Belanghebbende heeft in zijn aangifte in de IB/PVV voor 2010 onder de persoonsgebonden aftrek kosten van aanpassing van de woning en de aanleunwoning opgenomen tot een bedrag van € 22.542. Belanghebbende heeft facturen met betalingsbewijzen overgelegd van [B] BV ( [B] ) en [C] ( [C] ). Op de facturen van [B] is vermeld “diverse woning/chalet aanpassingen mevrouw [A] ” of “diverse aanpassingen woning/chalet mevrouw [A] ”. De factuur van [C] betreft arbeidsloon, stortingskosten en kosten van grind, compost en beplanting.
In de brief van 5 april 2013 heeft [D] (hierna: [D] ) namens de Inspecteur een overzicht gegeven van de geaccepteerde persoonsgebonden aftrek en de verrekening daarvan met de inkomsten uit werk en woning in de jaren 2004 tot en met 2009. In de aanhef van deze brief heeft de Inspecteur het volgende opgemerkt:
“U hebt een bezwaarschrift ingediend tegen de aanslag inkomstenbelasting/premie volksverzekeringen 2009 (…). Over de te verlenen aftrek voor specifieke zorgkosten hebben we reeds uitvoering gesproken. Daarbij wordt een aftrek voor specifieke zorgkosten verleend van € 37.247. Dit bedrag is opgenomen in het bedrag PGA 2009 in onderstaande berekening.”

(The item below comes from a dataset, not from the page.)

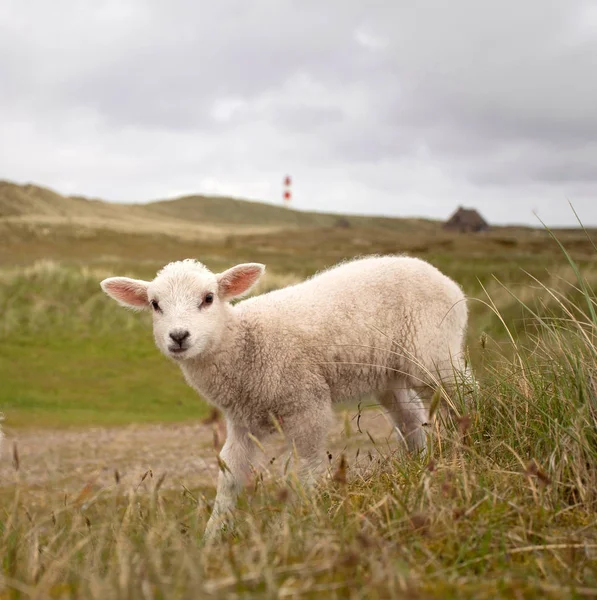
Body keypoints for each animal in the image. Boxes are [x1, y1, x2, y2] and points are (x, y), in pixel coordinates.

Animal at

Op de aanslag in de IB/PVV voor 2010 is vermeld: een belastbaar inkomen uit werk en woning van nihil, een bedrag van € 45.518 als te verrekenen persoonsgebonden aftrek uit voorgaande jaren en een bedrag van € 9.392 als nog te verrekenen persoonsgebonden aftrek in volgende jaren.
3 Geschil
Het beroep van belanghebbende is gericht tegen de hoogte van het bedrag dat de Inspecteur heeft vastgesteld in de beschikking nog in aanmerking te nemen persoonsgebonden aftrek. In geschil is of de Inspecteur de persoonsgebonden aftrek op het juiste bedrag heeft vastgesteld. Meer in het bijzonder is in geschil of de Inspecteur terecht de kosten van de verbouwing van de aanleunwoning, de vervoerskosten en de kosten van genees- en heelkundige hulp van € 5.000 heeft geweigerd. Indien en voor zover de aftrek niet is toegestaan, is in geschil of de Inspecteur het vertrouwensbeginsel heeft geschonden bij het niet toestaan van de aftrek van de verbouwingskosten en de kosten van geneeskundige hulp. Verder verzoekt belanghebbende om een vergoeding van de werkelijke proceskosten.
Belanghebbende is van mening dat hij recht heeft op de persoonsgebonden aftrek voor de in geschil zijnde kosten en dat hem een vergoeding van de werkelijke proceskosten toekomt.
De Inspecteur concludeert tot bevestiging van de uitspraak van de Rechtbank en – indien van toepassing – een proceskostenvergoeding volgens het Besluit proceskosten bestuursrecht.